Exercise brief: The whole listing, please: repeat it exactly, with the pictures left out.
-*-
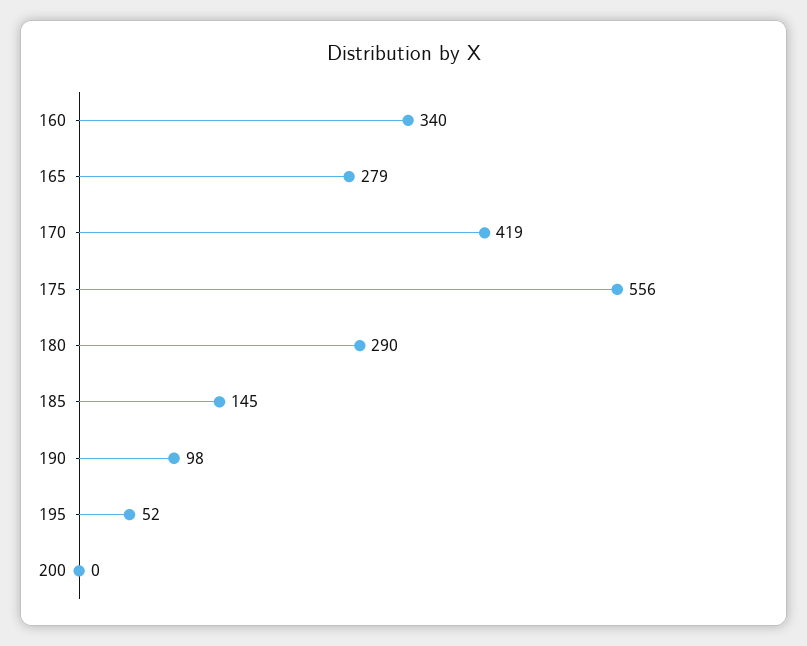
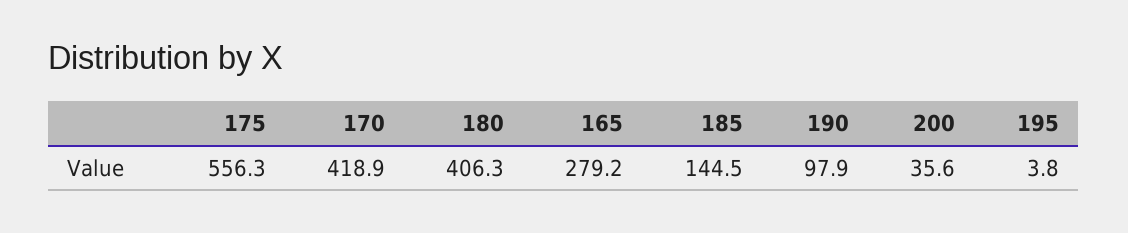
  {
-   "160": 340,
    "165": 279.2,
    "170": 418.9,
    "175": 556.3,
-   "180": 290,
+   "180": 406.3,
    "185": 144.5,
    "190": 97.9,
-   "195": 52,
+   "195": 3.8,
-   "200": 0
+   "200": 35.6
  }

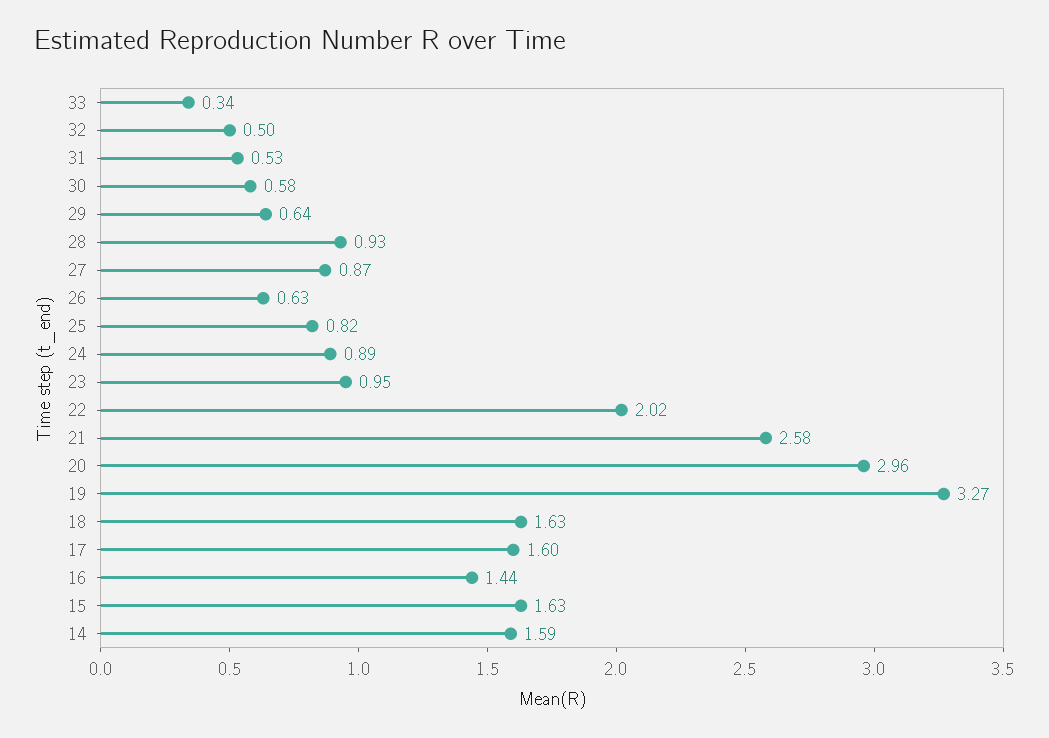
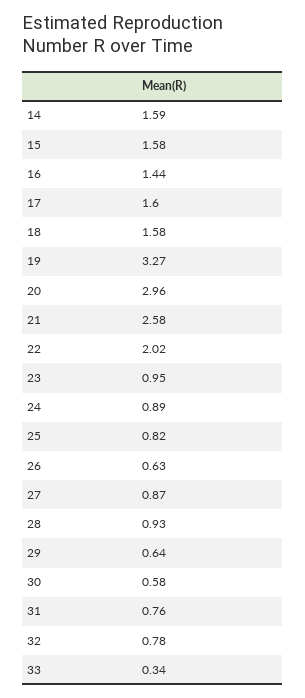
  {
    "33": 0.34,
-   "32": 0.5,
+   "32": 0.78,
-   "31": 0.53,
+   "31": 0.76,
    "30": 0.58,
    "29": 0.64,
    "28": 0.93,
    "27": 0.87,
    "26": 0.63,
    "25": 0.82,
    "24": 0.89,
    "23": 0.95,
    "22": 2.02,
    "21": 2.58,
    "20": 2.96,
    "19": 3.27,
-   "18": 1.63,
+   "18": 1.58,
    "17": 1.6,
    "16": 1.44,
-   "15": 1.63,
+   "15": 1.58,
    "14": 1.59
  }

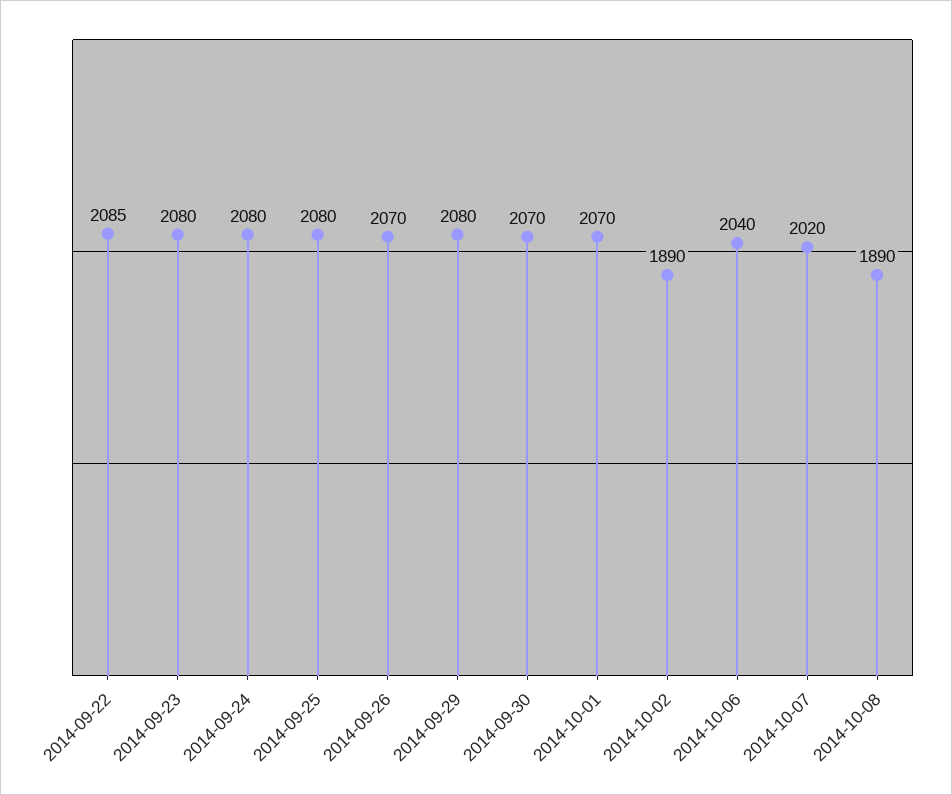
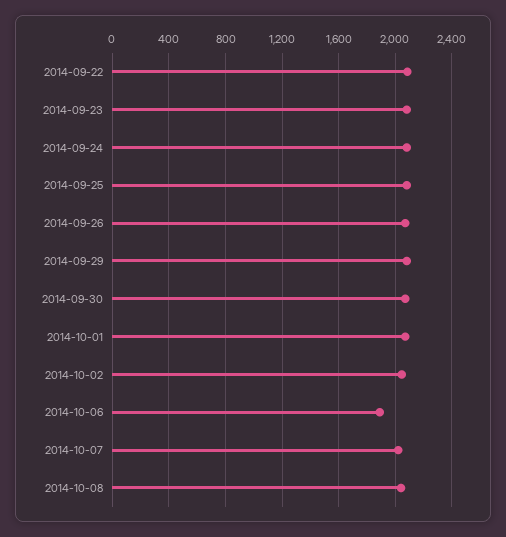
  {
    "2014-09-22": 2085,
    "2014-09-23": 2080,
    "2014-09-24": 2080,
    "2014-09-25": 2080,
    "2014-09-26": 2070,
    "2014-09-29": 2080,
    "2014-09-30": 2070,
    "2014-10-01": 2070,
-   "2014-10-02": 1890,
+   "2014-10-02": 2050,
-   "2014-10-06": 2040,
+   "2014-10-06": 1900,
    "2014-10-07": 2020,
-   "2014-10-08": 1890
+   "2014-10-08": 2050
  }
-*-
Result of the task:
  {
-   "160": 340,
    "165": 279.2,
    "170": 418.9,
    "175": 556.3,
-   "180": 290,
+   "180": 406.3,
    "185": 144.5,
    "190": 97.9,
-   "195": 52,
+   "195": 3.8,
-   "200": 0
+   "200": 35.6
  }

  {
    "33": 0.34,
-   "32": 0.5,
+   "32": 0.78,
-   "31": 0.53,
+   "31": 0.76,
    "30": 0.58,
    "29": 0.64,
    "28": 0.93,
    "27": 0.87,
    "26": 0.63,
    "25": 0.82,
    "24": 0.89,
    "23": 0.95,
    "22": 2.02,
    "21": 2.58,
    "20": 2.96,
    "19": 3.27,
-   "18": 1.63,
+   "18": 1.58,
    "17": 1.6,
    "16": 1.44,
-   "15": 1.63,
+   "15": 1.58,
    "14": 1.59
  }

  {
    "2014-09-22": 2085,
    "2014-09-23": 2080,
    "2014-09-24": 2080,
    "2014-09-25": 2080,
    "2014-09-26": 2070,
    "2014-09-29": 2080,
    "2014-09-30": 2070,
    "2014-10-01": 2070,
-   "2014-10-02": 1890,
+   "2014-10-02": 2050,
-   "2014-10-06": 2040,
+   "2014-10-06": 1900,
    "2014-10-07": 2020,
-   "2014-10-08": 1890
+   "2014-10-08": 2050
  }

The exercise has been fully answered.